Certezza e fiducia sono due termini che hanno un elemento in comune che è quello della sicurezza. Ecco, nella certezza la sicurezza non è problematizzata. Cioè si è talmente sicuri del contenuto, della condizione in cui ci si trova da non essere minimamente toccati dal sospetto che la situazione possa essere altra o che cio’ che si crede possa essere diverso dal modo in cui si crede.
Ecco, diciamo quindi che nella certezza, c’è una sicurezza compiuta in qualcuno o in qualcosa, nella fiducia invece la sicurezza c’è ma in qualche modo è una sicurezza concessa, data. Data anche con buone ragioni. E in ogni caso c’è un atteggiamento dove si anticipa il credito.
Evidentemente se lo si fa, lo si fa per buone ragioni o perché si è insicuri e allora si cerca un affidamento, oppure perché si vuole rischiare un di piu’ e allora in qualche modo bisogna crederci. Ecco quindi l’altra parola che appartiene a tutte e due le dimensioni, sia quella della certezza che quella della fiducia.

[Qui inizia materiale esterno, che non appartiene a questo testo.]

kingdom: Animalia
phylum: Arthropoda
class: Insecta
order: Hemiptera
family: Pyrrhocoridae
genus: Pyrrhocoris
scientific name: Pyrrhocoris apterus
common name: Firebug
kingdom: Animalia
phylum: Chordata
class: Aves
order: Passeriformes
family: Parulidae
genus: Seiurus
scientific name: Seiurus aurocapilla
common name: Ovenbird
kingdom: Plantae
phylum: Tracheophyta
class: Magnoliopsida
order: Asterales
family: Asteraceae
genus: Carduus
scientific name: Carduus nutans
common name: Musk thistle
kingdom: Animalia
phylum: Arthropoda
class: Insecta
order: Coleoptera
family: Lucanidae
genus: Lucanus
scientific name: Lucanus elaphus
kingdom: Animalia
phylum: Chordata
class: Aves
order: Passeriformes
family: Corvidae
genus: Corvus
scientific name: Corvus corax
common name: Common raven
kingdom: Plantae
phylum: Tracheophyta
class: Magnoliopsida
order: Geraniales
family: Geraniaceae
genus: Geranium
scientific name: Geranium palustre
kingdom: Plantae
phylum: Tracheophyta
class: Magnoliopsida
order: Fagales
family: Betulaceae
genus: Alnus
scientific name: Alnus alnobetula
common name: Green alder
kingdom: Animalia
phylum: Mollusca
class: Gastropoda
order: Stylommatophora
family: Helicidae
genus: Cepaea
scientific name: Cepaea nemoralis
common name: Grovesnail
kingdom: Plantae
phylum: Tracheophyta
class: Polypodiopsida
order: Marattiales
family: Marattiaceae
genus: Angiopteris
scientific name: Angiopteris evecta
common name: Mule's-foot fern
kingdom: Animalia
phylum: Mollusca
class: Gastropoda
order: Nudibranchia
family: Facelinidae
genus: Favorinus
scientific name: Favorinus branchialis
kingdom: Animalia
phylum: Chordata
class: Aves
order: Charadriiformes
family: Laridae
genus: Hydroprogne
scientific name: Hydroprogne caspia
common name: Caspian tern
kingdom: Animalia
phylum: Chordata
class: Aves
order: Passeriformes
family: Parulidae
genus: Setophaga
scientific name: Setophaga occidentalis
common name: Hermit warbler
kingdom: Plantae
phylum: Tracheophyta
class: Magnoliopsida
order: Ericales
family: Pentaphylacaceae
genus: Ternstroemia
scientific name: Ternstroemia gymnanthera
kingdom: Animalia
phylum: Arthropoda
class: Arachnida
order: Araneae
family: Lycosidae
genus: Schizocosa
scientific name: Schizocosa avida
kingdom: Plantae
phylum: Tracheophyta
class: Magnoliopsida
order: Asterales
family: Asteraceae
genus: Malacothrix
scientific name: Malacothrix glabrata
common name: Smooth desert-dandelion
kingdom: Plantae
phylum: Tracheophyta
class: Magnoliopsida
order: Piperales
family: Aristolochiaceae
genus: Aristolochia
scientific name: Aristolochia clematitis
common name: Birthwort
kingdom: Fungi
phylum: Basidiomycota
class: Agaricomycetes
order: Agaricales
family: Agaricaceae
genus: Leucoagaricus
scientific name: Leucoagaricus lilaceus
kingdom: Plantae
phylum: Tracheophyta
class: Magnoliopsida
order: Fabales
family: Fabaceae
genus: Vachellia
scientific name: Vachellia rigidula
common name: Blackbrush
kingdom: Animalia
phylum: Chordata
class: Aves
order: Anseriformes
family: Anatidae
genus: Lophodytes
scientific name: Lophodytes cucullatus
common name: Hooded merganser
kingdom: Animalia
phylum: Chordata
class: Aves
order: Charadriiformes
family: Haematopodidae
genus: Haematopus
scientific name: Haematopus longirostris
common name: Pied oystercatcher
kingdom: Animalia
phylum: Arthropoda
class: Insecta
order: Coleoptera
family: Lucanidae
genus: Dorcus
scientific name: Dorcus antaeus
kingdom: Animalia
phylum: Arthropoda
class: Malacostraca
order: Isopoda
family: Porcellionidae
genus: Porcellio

E parlo di questo perché noi ci troviamo in una società in cui si dice che sono cadute le certezze. Siamo in una società in cui è aumentata la sfiducia. Ci sono delle ragioni di lungo periodo che mostrano perché si è oggi in questa condizione, perché la gente si sente in questa condizione.
Sono venute meno le certezze perché il vecchio mondo, il mondo consueto in cui si credeva è stato scalzato dalle accelerazioni della storia, dai processi di globalizzazione. E infatti molti hanno una sintesi di una sindrome da sradicamento e non solo questo. Accanto a una sindrome da sradicamento sono riemerse le radici come nostalgia di cio’ che è stabile. E quindi in un mondo dove l’accelerazione produce indeterminatezza e dispersione quantomeno c’è una nostalgia delle radici, anche se poi queste radici si sono in parte disseccate o quantomeno sono irreperibili.
E questa perdita delle certezze ha diminuito la capacità di dare fiducia e quindi il clima di incertezza in cui ci si trova fa in modo che o si ha la nostalgia di antiche fiducie che riemergono o si chiede una sicurezza di natura sicuritaria, cioè giuridica. Si chiedono garanzie, si chiedono protezioni.
Queste cose evidentemente sono espressioni di un disagio. Bisogna vedere se le soluzioni sono adeguate allo stato. Molte volte un eccesso di richiesta di sicurezza e di garanzie produce una separazione, una cecità nei confronti degli altri una incapacità di attenzione verso il nuovo, e quindi una forma di regressione.
Dall’altro lato una riscoperta di antiche radici può riportare uno spirito identitario e quindi separato, ma soprattutto uno spirito identitario ma anche ideologicamente identitario.
Perché quando si apparteneva a un mondo di certezze c’era la calma di un’appartenenza. Quando si vogliono ritrovare certezze perdute c’è un’apoteosi, un’apologia dell’identità. C’è qualcosa di volontaristico. Perché in effetti la certezza veniva e viene quando si ha familiarità. Ecco: il bambino nei confronti dei genitori ha una spontanea fiducia perché si vede protetto.
Nelle società abbastanza ripetitive, rituali, c’erano forme di comportamento che erano talmente uniformi che si prevedeva piu’ o meno quello che sarebbe potuto accadere. Ti conosco, so come vanno le cose. L’andatura del mondo mi è presente, e allora in questo caso bastava avere delle fedeltà rituali. Delle obbedienze convenienti. E sostanzialmente si stava in una situazione di orizzonte di sicurezza.
Perché si possa trovare una soluzione a questa insicurezza bisogna in primo luogo essere capaci di rischio. E si è capaci di rischio se si ha una fiducia in se’ stessi. Cioè se si è convinti che vale la pena avventurarsi, vale la pena di fidarsi di qualcuno per stabilizzare il proprio futuro. Se in qualche modo non ci si affida a qualcuno, e non si crede a qualcosa si entra in una forma progressiva di regressione perché non c’è lo scatto in avanti. Ma questo non può avvenire per una deduzione. E’ chiaro che quando si da credito a qualcuno – la figura è anche economica, è anche bancaria – si fa un calcolo. Ma un calcolo ha sempre un ordine di probabilità. Non c’è una deduzione assoluta. Ci deve essere un salto e il salto si ha e si fa, soltanto quando il soggetto è preventivamente capace di tollerare la sconfitta. E in un gioco costo-beneficio, vale la pena rischiare ed aprirsi all’avvenire che essere sostanzialmente chiusi in se stessi, dove si è ugualmente sconfitti senza averci provato.
L’apertura al futuro esige uno slancio e una fiducia in se’ stessi, non fosse altro come capaci di tollerare il dolore perché soltanto fronteggiando questo richio noi siamo capaci di avvenire.